• _WHAT THE TASK REQUIRES_
Each line containing the word "input" must be copied from the material below.

• _EXTRACTED INFORMATION_
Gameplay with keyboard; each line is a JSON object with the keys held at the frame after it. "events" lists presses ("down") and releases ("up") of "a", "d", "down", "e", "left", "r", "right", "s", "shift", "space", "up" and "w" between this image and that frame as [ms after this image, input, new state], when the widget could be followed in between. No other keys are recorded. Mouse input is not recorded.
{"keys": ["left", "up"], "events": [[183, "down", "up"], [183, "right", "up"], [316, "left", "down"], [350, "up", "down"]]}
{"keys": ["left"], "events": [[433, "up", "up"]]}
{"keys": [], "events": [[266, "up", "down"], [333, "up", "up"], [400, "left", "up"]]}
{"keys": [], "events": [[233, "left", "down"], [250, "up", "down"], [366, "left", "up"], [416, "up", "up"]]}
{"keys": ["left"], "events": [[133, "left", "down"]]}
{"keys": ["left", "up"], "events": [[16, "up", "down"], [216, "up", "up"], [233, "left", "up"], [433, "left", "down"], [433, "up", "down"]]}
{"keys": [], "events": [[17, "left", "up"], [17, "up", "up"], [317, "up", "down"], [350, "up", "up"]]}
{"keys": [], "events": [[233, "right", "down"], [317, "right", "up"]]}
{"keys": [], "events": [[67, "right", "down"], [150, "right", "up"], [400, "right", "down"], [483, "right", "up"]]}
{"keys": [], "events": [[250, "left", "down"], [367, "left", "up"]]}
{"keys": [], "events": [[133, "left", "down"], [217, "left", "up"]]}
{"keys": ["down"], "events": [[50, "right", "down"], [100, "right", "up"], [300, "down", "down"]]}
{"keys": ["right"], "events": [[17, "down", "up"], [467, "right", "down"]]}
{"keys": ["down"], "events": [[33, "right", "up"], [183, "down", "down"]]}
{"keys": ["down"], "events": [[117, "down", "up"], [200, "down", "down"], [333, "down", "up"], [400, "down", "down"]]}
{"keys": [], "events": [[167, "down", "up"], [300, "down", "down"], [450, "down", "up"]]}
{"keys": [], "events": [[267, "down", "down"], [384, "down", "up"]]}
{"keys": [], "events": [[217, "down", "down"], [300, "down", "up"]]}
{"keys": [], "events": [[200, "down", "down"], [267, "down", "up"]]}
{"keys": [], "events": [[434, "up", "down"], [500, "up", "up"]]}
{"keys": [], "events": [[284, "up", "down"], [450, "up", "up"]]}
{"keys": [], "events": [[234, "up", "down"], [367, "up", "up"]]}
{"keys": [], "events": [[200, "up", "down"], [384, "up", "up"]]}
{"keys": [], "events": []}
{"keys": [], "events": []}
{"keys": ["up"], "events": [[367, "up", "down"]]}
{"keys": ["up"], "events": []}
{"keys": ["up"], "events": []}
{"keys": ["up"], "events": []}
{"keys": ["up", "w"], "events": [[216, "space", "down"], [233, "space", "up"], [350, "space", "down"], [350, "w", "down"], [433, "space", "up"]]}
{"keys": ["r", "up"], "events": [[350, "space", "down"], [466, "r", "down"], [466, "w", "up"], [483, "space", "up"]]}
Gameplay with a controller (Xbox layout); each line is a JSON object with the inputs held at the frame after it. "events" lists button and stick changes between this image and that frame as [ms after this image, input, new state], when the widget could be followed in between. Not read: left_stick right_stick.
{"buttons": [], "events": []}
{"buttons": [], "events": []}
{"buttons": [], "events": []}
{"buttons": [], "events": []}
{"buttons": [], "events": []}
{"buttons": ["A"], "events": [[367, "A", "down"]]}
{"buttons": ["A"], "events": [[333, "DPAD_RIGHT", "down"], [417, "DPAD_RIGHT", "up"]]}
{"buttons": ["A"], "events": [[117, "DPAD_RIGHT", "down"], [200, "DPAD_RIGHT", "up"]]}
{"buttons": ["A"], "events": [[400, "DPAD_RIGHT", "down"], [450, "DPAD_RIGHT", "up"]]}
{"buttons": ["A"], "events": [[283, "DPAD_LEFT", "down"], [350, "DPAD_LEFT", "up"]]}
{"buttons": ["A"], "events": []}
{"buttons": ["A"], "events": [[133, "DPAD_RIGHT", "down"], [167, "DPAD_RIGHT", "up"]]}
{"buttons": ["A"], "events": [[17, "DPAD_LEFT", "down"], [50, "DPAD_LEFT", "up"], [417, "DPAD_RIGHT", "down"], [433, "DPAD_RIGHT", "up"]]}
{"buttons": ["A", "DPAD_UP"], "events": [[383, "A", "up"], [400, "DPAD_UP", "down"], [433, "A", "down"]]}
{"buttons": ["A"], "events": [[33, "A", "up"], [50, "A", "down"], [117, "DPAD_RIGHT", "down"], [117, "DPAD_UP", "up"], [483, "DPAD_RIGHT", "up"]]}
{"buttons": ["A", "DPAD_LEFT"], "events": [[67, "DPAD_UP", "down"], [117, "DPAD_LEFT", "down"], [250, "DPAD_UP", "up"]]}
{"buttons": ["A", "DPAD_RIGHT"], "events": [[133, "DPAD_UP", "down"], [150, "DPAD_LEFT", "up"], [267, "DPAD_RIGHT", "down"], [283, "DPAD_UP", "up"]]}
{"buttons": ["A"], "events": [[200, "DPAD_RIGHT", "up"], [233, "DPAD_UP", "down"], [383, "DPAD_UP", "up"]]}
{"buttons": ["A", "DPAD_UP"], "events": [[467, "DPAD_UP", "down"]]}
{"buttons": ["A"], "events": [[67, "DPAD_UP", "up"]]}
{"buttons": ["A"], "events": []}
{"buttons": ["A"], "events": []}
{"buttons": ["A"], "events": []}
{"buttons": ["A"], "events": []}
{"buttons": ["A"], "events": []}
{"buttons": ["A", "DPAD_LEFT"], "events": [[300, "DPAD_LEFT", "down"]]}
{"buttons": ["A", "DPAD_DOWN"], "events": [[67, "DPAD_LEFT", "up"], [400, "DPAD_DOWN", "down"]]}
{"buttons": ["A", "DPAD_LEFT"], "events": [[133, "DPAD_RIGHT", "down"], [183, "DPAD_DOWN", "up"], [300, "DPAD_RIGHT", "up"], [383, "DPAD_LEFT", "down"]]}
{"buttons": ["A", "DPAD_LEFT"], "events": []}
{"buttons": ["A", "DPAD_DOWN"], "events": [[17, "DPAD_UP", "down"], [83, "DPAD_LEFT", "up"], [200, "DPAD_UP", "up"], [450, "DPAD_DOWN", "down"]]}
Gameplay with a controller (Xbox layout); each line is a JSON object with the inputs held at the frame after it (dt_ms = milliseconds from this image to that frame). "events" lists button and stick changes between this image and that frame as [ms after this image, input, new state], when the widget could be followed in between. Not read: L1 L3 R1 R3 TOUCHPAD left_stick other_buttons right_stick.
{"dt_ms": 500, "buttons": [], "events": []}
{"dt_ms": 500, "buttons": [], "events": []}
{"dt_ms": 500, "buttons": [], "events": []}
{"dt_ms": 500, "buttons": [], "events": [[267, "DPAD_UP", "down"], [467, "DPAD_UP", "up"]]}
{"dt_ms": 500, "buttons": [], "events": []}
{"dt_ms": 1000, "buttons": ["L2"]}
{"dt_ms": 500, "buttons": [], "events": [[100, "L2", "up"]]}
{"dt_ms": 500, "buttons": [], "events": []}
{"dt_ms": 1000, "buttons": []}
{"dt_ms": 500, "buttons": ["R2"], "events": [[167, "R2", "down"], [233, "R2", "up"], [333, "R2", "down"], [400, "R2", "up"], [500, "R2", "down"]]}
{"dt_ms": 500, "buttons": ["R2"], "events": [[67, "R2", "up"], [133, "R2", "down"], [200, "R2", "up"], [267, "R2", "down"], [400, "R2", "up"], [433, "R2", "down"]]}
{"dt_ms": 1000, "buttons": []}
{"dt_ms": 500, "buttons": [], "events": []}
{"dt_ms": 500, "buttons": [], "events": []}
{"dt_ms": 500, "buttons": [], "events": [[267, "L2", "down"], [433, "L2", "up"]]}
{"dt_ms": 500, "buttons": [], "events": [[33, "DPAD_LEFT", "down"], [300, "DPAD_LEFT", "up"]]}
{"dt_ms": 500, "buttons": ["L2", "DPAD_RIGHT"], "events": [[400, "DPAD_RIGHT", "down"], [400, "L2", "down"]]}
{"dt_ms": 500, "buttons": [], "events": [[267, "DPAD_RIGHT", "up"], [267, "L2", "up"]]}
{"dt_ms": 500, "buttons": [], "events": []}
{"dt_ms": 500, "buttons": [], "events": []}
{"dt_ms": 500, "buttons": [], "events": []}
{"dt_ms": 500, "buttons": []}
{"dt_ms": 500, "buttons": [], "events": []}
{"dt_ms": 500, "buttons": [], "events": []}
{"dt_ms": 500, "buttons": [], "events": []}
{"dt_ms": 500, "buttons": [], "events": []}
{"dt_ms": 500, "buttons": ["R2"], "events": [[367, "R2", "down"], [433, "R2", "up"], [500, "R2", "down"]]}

• _FINISHED EXERCISE_
Gameplay with keyboard; each line is a JSON object with the keys held at the frame after it. "events" lists presses ("down") and releases ("up") of "a", "d", "down", "e", "left", "r", "right", "s", "shift", "space", "up" and "w" between this image and that frame as [ms after this image, input, new state], when the widget could be followed in between. No other keys are recorded. Mouse input is not recorded.
Gameplay with a controller (Xbox layout); each line is a JSON object with the inputs held at the frame after it. "events" lists button and stick changes between this image and that frame as [ms after this image, input, new state], when the widget could be followed in between. Not read: left_stick right_stick.
Gameplay with a controller (Xbox layout); each line is a JSON object with the inputs held at the frame after it (dt_ms = milliseconds from this image to that frame). "events" lists button and stick changes between this image and that frame as [ms after this image, input, new state], when the widget could be followed in between. Not read: L1 L3 R1 R3 TOUCHPAD left_stick other_buttons right_stick.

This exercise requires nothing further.